• _Job item 1_:
In the article about the Honywood photograph album, what is one of the young girls holding in one photo?
• _Job item 2_:
Continue the article about the Honywood photograph album from its last sentence.

• _Provided text_:
• • •

Images of nature, scenic buildings, and portraits of workers were all captured by a technique developed by the photographer in a "historically important" and "breath-taking" collection. (Credit: SWNS)

Farahar added that the album contained pictures of people and places that Honywood "knew and loved dearly" and captured "a record of the world that Honywood inhabited."

"Before these photographs were discovered, every record or account of this part of England had been translated via the eyes and hands of an artist, perhaps with the assistance of the camera-lucida, but still from the subjective view of a draftsman," Farahar explained. "What we have here is a beautiful and extraordinary intersection of art and science."

Images of nature, scenic buildings, and portraits of workers were all captured by a technique developed by the photographer in a "historically important" and "breath-taking" collection. (Credit: SWNS)

It's unclear where the photographs were taken or who some of the subjects are although some may be related to specific events. In one photo, for example, one of the young girls is holding a Christmas wreath.

• • •

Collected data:
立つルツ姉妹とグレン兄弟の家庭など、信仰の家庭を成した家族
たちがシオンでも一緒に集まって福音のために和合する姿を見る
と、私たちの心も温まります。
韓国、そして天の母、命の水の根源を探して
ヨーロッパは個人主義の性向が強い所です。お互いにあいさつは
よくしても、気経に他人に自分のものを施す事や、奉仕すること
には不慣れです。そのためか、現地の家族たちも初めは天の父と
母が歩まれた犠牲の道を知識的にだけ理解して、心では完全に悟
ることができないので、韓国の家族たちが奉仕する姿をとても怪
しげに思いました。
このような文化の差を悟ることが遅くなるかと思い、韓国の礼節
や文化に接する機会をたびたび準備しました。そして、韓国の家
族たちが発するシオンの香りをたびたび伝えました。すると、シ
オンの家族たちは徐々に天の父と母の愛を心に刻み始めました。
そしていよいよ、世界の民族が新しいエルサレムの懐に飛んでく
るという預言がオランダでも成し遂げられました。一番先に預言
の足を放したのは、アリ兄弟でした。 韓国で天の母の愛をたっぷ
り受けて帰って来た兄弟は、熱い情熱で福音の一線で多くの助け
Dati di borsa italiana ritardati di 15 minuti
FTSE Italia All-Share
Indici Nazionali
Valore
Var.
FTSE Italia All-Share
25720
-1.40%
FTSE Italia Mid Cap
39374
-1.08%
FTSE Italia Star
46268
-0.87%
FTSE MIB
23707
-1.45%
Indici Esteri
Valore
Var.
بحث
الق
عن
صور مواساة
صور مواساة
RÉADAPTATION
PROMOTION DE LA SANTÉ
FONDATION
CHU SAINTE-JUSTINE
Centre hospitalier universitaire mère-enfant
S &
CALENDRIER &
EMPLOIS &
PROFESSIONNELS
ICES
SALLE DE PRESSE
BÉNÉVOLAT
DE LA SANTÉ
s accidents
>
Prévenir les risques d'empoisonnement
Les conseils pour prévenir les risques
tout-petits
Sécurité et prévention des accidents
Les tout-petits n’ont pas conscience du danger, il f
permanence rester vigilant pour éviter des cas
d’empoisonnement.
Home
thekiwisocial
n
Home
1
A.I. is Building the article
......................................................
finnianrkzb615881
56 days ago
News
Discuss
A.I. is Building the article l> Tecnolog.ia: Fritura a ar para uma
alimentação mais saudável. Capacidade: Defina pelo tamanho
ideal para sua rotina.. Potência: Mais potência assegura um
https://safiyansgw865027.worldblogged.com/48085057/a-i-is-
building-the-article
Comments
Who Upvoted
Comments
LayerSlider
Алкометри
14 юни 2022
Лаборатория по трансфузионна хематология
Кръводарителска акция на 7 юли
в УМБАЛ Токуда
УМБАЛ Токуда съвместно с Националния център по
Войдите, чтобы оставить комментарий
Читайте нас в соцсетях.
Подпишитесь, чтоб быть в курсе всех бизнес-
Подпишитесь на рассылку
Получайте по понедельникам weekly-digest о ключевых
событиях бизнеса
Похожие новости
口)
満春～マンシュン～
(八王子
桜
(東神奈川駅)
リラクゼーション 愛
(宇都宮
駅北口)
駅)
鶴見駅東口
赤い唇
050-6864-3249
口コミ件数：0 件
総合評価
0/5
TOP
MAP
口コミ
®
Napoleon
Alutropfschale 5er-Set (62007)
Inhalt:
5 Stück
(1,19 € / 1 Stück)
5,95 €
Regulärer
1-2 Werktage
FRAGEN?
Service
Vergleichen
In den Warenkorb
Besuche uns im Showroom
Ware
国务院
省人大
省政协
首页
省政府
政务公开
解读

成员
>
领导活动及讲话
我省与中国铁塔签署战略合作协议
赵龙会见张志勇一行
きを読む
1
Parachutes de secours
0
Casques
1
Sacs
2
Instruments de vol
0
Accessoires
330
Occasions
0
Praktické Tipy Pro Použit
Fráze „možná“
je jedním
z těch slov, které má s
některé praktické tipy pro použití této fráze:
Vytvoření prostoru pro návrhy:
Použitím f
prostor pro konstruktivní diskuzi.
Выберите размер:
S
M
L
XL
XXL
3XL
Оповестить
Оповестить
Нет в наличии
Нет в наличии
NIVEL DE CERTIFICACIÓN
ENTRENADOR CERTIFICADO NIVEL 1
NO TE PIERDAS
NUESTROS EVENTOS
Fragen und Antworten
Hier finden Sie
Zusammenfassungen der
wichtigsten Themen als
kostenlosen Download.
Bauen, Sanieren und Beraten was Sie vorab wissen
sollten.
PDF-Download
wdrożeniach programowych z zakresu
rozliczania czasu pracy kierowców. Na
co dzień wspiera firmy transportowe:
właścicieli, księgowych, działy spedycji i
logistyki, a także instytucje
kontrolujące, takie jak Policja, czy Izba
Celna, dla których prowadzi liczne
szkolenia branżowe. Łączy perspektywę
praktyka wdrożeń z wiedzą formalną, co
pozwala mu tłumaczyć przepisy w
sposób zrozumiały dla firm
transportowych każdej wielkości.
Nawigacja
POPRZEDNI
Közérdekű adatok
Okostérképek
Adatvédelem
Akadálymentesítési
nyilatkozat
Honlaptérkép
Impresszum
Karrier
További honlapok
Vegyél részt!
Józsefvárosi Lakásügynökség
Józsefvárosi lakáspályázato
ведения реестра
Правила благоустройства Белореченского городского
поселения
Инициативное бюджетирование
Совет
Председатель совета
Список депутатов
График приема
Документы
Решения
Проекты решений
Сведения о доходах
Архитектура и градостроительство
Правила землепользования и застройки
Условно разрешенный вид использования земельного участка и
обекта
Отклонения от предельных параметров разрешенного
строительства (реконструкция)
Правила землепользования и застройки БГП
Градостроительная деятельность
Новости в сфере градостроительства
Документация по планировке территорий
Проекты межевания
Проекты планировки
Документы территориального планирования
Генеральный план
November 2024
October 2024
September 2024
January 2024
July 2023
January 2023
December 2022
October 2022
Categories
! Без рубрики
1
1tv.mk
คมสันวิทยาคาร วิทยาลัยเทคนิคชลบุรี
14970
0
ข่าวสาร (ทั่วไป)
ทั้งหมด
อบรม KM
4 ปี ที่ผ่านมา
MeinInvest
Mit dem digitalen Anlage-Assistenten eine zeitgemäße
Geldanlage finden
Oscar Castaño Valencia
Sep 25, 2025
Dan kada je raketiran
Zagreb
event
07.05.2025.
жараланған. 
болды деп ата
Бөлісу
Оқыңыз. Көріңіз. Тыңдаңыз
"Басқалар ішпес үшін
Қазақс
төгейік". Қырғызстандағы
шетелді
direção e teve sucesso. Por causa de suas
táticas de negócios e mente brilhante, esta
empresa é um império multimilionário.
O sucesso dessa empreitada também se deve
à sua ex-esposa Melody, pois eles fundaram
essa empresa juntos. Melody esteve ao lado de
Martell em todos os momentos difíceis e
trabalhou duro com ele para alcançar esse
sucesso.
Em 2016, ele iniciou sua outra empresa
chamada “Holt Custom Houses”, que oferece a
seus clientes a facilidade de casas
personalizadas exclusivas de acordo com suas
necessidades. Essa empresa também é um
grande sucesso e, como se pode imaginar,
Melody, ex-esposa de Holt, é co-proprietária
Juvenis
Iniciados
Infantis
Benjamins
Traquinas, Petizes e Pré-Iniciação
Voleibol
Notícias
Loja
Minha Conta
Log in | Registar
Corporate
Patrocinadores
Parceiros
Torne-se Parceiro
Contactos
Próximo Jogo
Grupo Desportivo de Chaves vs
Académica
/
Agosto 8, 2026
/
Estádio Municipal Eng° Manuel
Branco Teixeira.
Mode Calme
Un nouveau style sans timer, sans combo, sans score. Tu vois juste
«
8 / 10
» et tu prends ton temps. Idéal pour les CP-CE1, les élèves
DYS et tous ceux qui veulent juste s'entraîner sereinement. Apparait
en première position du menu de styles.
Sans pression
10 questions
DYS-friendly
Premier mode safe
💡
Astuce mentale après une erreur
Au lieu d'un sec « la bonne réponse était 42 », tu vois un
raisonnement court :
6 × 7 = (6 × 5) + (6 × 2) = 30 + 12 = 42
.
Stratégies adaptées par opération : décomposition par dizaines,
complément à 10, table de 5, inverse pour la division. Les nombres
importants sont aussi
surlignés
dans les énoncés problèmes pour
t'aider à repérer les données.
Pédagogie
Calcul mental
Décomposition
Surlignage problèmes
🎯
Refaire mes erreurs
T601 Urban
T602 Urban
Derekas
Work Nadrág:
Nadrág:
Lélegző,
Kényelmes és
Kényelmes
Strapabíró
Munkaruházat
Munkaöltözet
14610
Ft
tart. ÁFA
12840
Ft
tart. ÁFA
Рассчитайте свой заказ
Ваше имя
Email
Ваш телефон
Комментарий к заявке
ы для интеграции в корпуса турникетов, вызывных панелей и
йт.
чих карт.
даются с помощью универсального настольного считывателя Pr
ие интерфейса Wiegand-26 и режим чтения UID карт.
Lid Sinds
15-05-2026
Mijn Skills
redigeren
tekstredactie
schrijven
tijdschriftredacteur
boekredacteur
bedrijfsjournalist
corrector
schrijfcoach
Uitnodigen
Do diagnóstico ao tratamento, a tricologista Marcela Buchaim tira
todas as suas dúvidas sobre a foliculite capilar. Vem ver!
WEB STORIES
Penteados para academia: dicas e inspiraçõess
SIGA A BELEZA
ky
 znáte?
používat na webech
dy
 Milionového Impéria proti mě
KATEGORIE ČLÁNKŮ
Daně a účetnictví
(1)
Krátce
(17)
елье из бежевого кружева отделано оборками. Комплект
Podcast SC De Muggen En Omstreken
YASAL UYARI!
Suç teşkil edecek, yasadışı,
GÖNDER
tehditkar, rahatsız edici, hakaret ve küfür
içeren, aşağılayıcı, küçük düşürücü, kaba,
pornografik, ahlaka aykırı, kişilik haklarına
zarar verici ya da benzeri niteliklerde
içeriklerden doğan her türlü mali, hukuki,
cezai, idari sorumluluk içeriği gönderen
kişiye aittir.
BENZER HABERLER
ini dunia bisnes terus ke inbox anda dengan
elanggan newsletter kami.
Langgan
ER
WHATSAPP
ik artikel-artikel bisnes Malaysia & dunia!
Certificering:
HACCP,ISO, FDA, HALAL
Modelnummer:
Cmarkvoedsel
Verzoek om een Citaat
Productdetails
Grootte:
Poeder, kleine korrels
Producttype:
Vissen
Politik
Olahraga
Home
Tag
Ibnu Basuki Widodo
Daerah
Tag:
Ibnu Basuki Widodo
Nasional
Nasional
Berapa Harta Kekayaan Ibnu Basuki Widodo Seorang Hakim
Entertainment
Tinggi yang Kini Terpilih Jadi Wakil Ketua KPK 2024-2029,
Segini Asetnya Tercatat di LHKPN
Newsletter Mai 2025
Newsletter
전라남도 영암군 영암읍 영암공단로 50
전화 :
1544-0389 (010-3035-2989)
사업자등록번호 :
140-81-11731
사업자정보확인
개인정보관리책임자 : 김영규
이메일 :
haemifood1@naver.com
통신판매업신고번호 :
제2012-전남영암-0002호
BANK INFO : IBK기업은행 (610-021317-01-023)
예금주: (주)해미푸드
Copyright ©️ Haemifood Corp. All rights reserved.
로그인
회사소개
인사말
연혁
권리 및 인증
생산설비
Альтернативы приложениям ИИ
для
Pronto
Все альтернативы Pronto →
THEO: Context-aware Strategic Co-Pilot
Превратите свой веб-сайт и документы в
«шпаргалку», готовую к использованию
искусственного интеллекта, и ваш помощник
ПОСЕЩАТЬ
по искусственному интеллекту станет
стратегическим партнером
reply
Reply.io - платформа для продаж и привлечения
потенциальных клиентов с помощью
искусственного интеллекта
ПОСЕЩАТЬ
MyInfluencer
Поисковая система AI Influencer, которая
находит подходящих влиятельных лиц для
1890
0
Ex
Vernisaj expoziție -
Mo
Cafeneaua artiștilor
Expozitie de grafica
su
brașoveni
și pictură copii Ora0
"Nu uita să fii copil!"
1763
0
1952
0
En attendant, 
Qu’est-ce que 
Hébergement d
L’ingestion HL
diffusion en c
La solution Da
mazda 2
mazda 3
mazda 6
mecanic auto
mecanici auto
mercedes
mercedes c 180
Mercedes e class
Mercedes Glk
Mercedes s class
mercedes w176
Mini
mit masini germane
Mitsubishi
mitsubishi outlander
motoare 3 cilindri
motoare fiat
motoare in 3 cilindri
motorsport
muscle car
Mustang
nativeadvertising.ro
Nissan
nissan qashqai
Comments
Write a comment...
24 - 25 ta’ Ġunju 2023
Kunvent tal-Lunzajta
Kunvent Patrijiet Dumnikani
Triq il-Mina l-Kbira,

• • •

• _Answer box 1_:
A Christmas wreath.

• _Answer box 2_:
“This collection is of huge historical importance to the art of photography and the nation as a whole," Farahar continued. "The exceptional images are the earliest photographs we have of the southern region of England that are known to exist. The portraits of farmworkers, soldiers, firemen, and stunning landscape studies taken across Sussex are an incredibly rare slice of social history that should be preserved for current and future generations."

One of the earliest is a scene of people standing next to a cottage by a pond which captures their reflection, from 1850. And the following year there is a group of men and boys in a study just captioned 'Horsham Woodcutters'. (Credit: SWNS)

The auction is slated to take place on Oct. 28 and has a pre-sale estimate of 50,000 to 70,000 British pounds ($65,000-,$90,000).